Por Juan Miguel Núñez Batlles
¡¡¡Cagüendiez, Federico Sánchez Aguilar, maestro y amigo!!! Qué mala suerte, se nos ha ido sin avisar, cuando todos le creíamos «escondido» del maldito bicho en algún paradisiaco lugar de los que frecuentaba en su itinerante y característico buen vivir.
Cómo lo vamos a echar de menos. Por tanto cariño y amistad como nos regaló. Porque tuvo una «chispa», mezcla de ingenio, gracia y seriedad, que era una rara combinación que sólo se da en personas con su talento, fina agudeza y alto nivel cultural. Todo ello además de la extrema y cálida generosidad que regalaba en el trato a cuantos andaban, mejor, andábamos cerca de él, fuesen o no amigos, simples conocidos, recién llegados o «arrimaos», que fue este término también ingeniosamente acuñado por él en pintiparadas ocasiones. Para todos tuvo Federico una palabra distinguida y actuaciones ejemplares.
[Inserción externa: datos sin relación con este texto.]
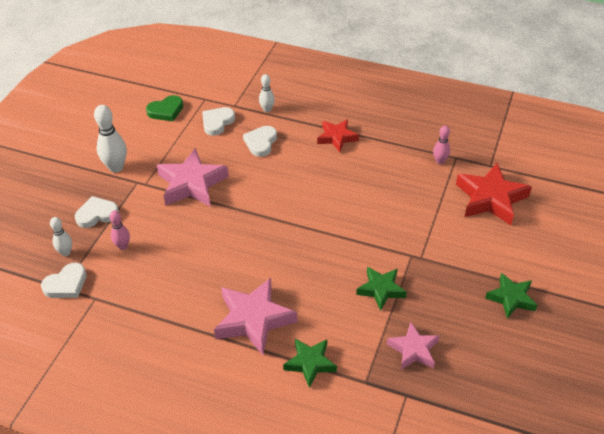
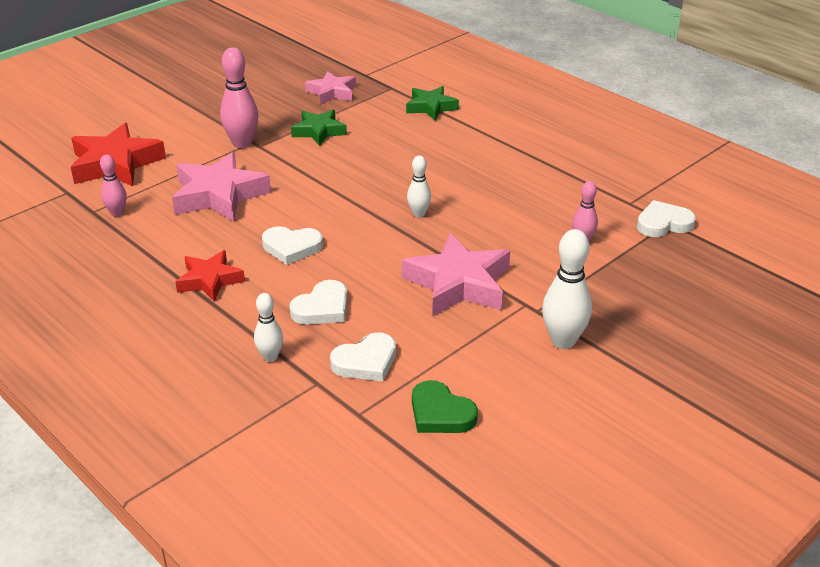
camera: 155 degrees left, 10 degrees down
(66, 252) = (660, 254): white bowling pin -> white bowling pin (419, 214)
(97, 214) = (609, 285): white heart -> white heart (292, 247)
(166, 111) = (440, 413): green heart -> green heart turned 135 degrees counterclockwise
(254, 319) = (463, 144): pink star -> pink star (219, 195)
(426, 252) = (242, 143): none -> pink bowling pin
(511, 298) = (207, 97): green star -> none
Fue de lo más completo en la vida, en tareas alternas de taurino, radiofonista y zarzuelero, sus tres grandes pasiones; de tal manera que esa especie de trilogía darían forma a su peculiar carácter, estilo y personalidad, de todo un clásico, como a él le gustaba definirse, y desde ocupaciones marcadas por el sello de la buena comunicación y las excelentes relaciones públicas. Nadie como Federico para andar a este lado y al otro de cualquier escenario, y siempre en grado diez.
Un personaje irrepetible.
A Dios le pido ahora por él, con un sentido abrazo a su esposa Maricarmen, a la familia y a todos los amigos que lloran su ausencia. Aunque por su singular, proverbial y magistral secuela, digamos que Federico no se ha ido. Lo vamos a tener siempre entre nosotros.